Calving Rates and Intervals of East Australian Female Humpback Whales

Project Name:  

Calving Rates and Intervals of East Australian Female Humpback Whales

Study System:

East Australian humpback whales (Megaptera novaeangliae

Motivation and Goals:  

Knowing the percentage of females that give birth each year as well as knowing the interval between births will greatly aid in managing this population of humpback whales. Calving intervals and reproductive rates are an important vital metric for determining population trends and predicting how population abundance may be affected by continuing human impacts.


For this long-term research project, we have been documenting East Australian humpbacks since 1984 using the Southern Hemisphere Humpback Whale Catalog.  A humpback whale is known to be a female if it is seen with a calf.  When possible, we can also use photographs of the genital region to determine sex.
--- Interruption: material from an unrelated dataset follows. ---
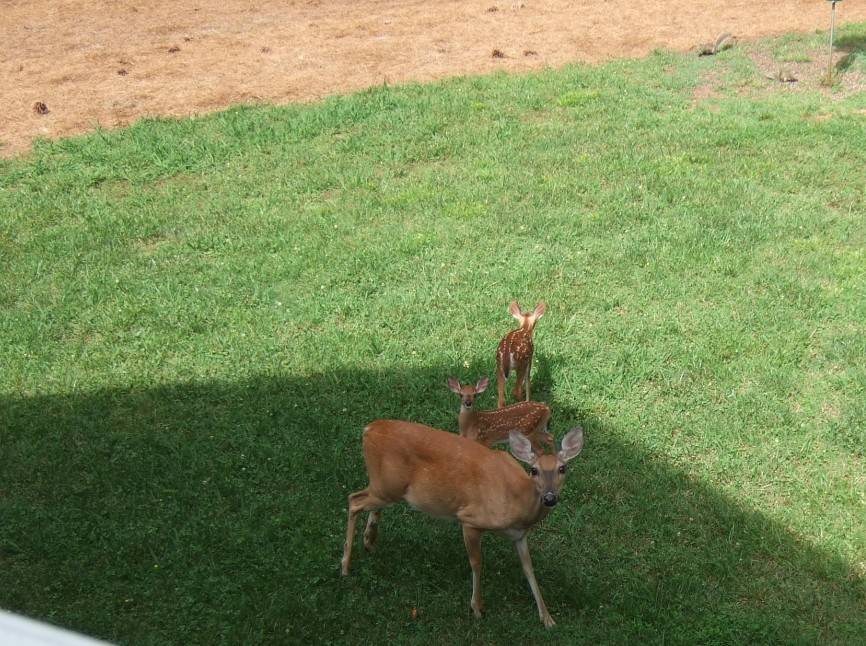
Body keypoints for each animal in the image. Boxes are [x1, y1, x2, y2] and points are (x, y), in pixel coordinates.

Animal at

These observations have been collated into reproductive histories for over 1000 females in East Australian study areas. 

Results to Date:

Our estimates of calving interval are generally consistent with those found for other populations of humpback whales, and our models suggest that females with calves are more easily sighted than other demographic groups.  Females may adjust aspects of their reproductive behavior based on population growth rate, but further research is needed to analyze such relationships.

Next Steps:

To gain a more complete picture of the life history of East Australian humpback whales, future models of calving interval should also incorporate other life history parameters such as survival of calves, juveniles, and adults. 

Most Recent Publication:  

(In press):  Rankin, R.W., Maldini, D. and Kaufman, G. Bayesian estimate of Australian humpback calving interval under sparse resighting rates: 1987 - 2009. Journal of Cetacean Research Management.